DOCUMENT SEGMENT ::

--- BEGIN ---

How to reduce agent time spent on data entry
Data entry is essential to customer service, but it can also be time consuming and inefficient. Our expert panel share their top tips and experiences on how to reduce the time agents spend on data entry.
Take a step back and find the wasted time
Contact centre agents spend around 12.5% of their time on after-call work, costing the industry around £2.6bn a year, according to ContactBabel. But not all of this is wasted time.
Information that is manually input during wrap-up is hugely important to learning and analysis, and often used to bring about script changes and training that aids future improvement. It’s the unnecessary manual tasks that are the problem – those that can easily be automated and those that involve double inputs because systems aren’t integrated and are uncoordinated.
Carl Adkins, CEO, InfinityCCS (www.infinityccs.com)
Automate manual tasks
It’s not unusual to find that 80% of what agents do is ‘manual’ tasks – such as locating a piece of data and then retyping, or copying and pasting it into other screens.
It’s a phenomenon often measured as Average Wasted Time (AWT), and it not only affects productivity but also key contact centre metrics such as AHT.
Using a desktop automation product, manual data entry tasks such as these can be automated to significantly reduce agent data entry, eliminate AWT and improve other critical call centre metrics.
Eliminate repetition during conversations
Call centre agents spend the majority of their time speaking to customers and entering data. As such, call centres are looking to smooth the data-entry process and increase the call handling efficiency of agents.
Headsets provide one such way to help contact centres make the data-entry process easier for staff. By providing agents with the ability to talk to callers ‘hands-free’ they are able to enter data much faster using two hands.
Clean up the audio
Good audio is also essential for call centre agents in the data capture process and provides them with a greater understanding of what is being said. Clear audio means less repetition during the call to confirm answers, which can slow up the data-entry process.
By ensuring agents have access to good quality audio, with the latest noise-cancelling technology, contact centres can significantly reduce the length of the call as well as the time spent on confirming the accuracy of the data with the caller.
Chris King, Plantronics (www.plantronics.com)
Introduce dynamic screens
In most contact centres the agent desktop is not set up to handle efficient data entry for a whole host of reasons, mostly related to the fact that the desktop application is not designed from the agent’s perspective.

--- END ---

Items stored from a collection:
--- BEGIN ---

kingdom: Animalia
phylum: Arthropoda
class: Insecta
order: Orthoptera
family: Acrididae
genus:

--- END ---

THE PROBLEM :: Reproduce, without any alteration, the portion of the article on agent data entry starting with "By ensuring agents" and going on through "King, Plantronics (www.plantronics.com)".

CORRECT ANSWER ::
By ensuring agents have access to good quality audio, with the latest noise-cancelling technology, contact centres can significantly reduce the length of the call as well as the time spent on confirming the accuracy of the data with the caller.
Chris King, Plantronics (www.plantronics.com)